引用本文:

オーディオのオンキヨー上場廃止 主力事業売却後の再建が課題

経営不振に陥っているオーディオメーカーの「オンキヨー」は1日付けで上場廃止となりました。
会社は、スピーカーなど主力事業の売却を決めており、事業の柱を手放したあと、どのように再建を進めていくかが課題になります。

大阪に本社がある「オンキヨー」は、収益力の低下で経営不振に陥り、昨年度の決算で2期連続の債務超過となっていました。

オンキヨーは、東京証券取引所のジャスダックに上場していましたが、取引所の基準に基づき、1日付けで上場廃止になりました。

経営再建に向けて会社は、スピーカーやアンプなどの主力事業を、シャープと、アメリカのオーディオ製造や販売を手がける企業VOXXの2社で作る合弁会社に33億円余りで売却することを決めています。

提供データ:
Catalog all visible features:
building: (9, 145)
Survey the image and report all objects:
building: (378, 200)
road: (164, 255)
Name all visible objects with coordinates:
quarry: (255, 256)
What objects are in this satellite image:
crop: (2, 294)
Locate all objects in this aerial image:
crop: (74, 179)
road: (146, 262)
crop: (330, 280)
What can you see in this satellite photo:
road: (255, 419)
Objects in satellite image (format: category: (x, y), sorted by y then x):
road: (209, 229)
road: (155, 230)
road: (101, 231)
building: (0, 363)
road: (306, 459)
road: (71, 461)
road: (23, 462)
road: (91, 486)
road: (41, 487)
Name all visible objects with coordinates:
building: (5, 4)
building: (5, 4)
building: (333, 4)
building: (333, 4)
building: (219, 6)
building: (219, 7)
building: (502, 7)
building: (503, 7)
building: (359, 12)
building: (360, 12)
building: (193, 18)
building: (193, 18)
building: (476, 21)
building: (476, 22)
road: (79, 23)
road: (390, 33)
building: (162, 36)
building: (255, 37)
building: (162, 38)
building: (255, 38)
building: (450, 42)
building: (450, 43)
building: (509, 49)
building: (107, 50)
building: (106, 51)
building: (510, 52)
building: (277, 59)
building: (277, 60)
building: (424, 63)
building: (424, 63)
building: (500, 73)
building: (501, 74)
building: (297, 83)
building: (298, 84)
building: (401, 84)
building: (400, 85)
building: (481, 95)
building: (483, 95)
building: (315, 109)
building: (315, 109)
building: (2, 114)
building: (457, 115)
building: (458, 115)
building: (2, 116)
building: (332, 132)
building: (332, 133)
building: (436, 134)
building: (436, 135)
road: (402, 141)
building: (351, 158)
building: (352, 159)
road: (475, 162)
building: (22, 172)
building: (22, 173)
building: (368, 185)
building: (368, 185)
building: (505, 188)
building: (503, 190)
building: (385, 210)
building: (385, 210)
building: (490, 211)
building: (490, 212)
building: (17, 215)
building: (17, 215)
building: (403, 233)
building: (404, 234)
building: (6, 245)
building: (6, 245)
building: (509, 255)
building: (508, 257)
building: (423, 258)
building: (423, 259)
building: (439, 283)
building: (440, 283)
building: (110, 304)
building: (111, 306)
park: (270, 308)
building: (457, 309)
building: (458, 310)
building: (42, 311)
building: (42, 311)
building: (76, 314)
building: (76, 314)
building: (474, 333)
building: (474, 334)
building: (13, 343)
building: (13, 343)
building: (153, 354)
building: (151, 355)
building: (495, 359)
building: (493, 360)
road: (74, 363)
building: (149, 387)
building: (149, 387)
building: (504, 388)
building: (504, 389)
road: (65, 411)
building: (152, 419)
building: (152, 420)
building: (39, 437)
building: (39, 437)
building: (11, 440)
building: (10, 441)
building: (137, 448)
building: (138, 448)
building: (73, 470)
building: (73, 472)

演習課題:
[A] オンキヨーの上場廃止に関する引用本文によれば、同社が経営不振に陥った原因は何ですか。本文の記述に即して説明してください。
[B] 引用本文のうち「オーディオのオンキヨー上場廃止 主力事業売却後の再建が課題」で始まり「付けで上場廃止になりました。」に至るまでの部分について、「主力事業」を「中核事業」に改めて書き直してください。
[C] オンキヨーの上場廃止を報じる引用本文について、最後の文に続く内容を書き継いでください。

演習の解答:
[A] 収益力の低下が原因です。これにより経営不振に陥り、昨年度の決算では2期連続の債務超過となっていました。

[B]
オーディオのオンキヨー上場廃止 中核事業売却後の再建が課題

経営不振に陥っているオーディオメーカーの「オンキヨー」は1日付けで上場廃止となりました。
会社は、スピーカーなど中核事業の売却を決めており、事業の柱を手放したあと、どのように再建を進めていくかが課題になります。

大阪に本社がある「オンキヨー」は、収益力の低下で経営不振に陥り、昨年度の決算で2期連続の債務超過となっていました。

オンキヨーは、東京証券取引所のジャスダックに上場していましたが、取引所の基準に基づき、1日付けで上場廃止になりました。

[C]
事業売却によって「ONKYO」ブランドの製品は今後、シャープが生産し、VOXXが販売を続けることになります。

会社では、事業売却で得た資金で財務体質を改善させたうえで、今後は他社のパソコンやテレビ向けのスピーカーの受託生産に注力するとしています。

ただ、ことし3月末の債務超過額は23億円余りに上り、売却で得た資金の多くは取引先への返済に充てられるとみられ、事業の柱を手放したあと、どのように再建を進めていくかが課題になります。